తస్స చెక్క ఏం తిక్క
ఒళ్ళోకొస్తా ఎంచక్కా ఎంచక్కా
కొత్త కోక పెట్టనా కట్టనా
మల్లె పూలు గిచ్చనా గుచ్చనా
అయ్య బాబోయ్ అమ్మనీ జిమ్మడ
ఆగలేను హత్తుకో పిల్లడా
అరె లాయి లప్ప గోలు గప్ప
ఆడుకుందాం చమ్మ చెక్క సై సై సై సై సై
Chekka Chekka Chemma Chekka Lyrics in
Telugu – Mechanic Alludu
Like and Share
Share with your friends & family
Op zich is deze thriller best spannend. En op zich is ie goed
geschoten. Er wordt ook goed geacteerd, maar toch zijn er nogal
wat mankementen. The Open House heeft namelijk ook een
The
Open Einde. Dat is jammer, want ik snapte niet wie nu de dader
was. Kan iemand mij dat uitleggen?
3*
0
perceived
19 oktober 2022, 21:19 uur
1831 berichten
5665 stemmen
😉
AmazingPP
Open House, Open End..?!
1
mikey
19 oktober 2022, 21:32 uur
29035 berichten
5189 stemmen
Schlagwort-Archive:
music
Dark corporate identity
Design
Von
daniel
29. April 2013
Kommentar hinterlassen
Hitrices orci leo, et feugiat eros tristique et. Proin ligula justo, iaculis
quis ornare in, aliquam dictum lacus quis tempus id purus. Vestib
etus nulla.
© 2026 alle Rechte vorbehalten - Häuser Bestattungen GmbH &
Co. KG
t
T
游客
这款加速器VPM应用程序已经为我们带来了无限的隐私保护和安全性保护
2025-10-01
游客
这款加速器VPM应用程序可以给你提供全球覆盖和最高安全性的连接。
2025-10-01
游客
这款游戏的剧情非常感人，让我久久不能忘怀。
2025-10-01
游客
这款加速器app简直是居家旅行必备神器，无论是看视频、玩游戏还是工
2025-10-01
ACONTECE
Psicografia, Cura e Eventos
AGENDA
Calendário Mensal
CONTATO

WHAT TO WORK ON | Reproduce every one of the lines above, keeping each one word for word.

SOLUTION TO THIS TASK |
తస్స చెక్క ఏం తిక్క
ఒళ్ళోకొస్తా ఎంచక్కా ఎంచక్కా
కొత్త కోక పెట్టనా కట్టనా
మల్లె పూలు గిచ్చనా గుచ్చనా
అయ్య బాబోయ్ అమ్మనీ జిమ్మడ
ఆగలేను హత్తుకో పిల్లడా
అరె లాయి లప్ప గోలు గప్ప
ఆడుకుందాం చమ్మ చెక్క సై సై సై సై సై
Chekka Chekka Chemma Chekka Lyrics in
Telugu – Mechanic Alludu
Like and Share
Share with your friends & family
Op zich is deze thriller best spannend. En op zich is ie goed
geschoten. Er wordt ook goed geacteerd, maar toch zijn er nogal
wat mankementen. The Open House heeft namelijk ook een
The
Open Einde. Dat is jammer, want ik snapte niet wie nu de dader
was. Kan iemand mij dat uitleggen?
3*
0
perceived
19 oktober 2022, 21:19 uur
1831 berichten
5665 stemmen
😉
AmazingPP
Open House, Open End..?!
1
mikey
19 oktober 2022, 21:32 uur
29035 berichten
5189 stemmen
Schlagwort-Archive:
music
Dark corporate identity
Design
Von
daniel
29. April 2013
Kommentar hinterlassen
Hitrices orci leo, et feugiat eros tristique et. Proin ligula justo, iaculis
quis ornare in, aliquam dictum lacus quis tempus id purus. Vestib
etus nulla.
© 2026 alle Rechte vorbehalten - Häuser Bestattungen GmbH &
Co. KG
t
T
游客
这款加速器VPM应用程序已经为我们带来了无限的隐私保护和安全性保护
2025-10-01
游客
这款加速器VPM应用程序可以给你提供全球覆盖和最高安全性的连接。
2025-10-01
游客
这款游戏的剧情非常感人，让我久久不能忘怀。
2025-10-01
游客
这款加速器app简直是居家旅行必备神器，无论是看视频、玩游戏还是工
2025-10-01
ACONTECE
Psicografia, Cura e Eventos
AGENDA
Calendário Mensal
CONTATO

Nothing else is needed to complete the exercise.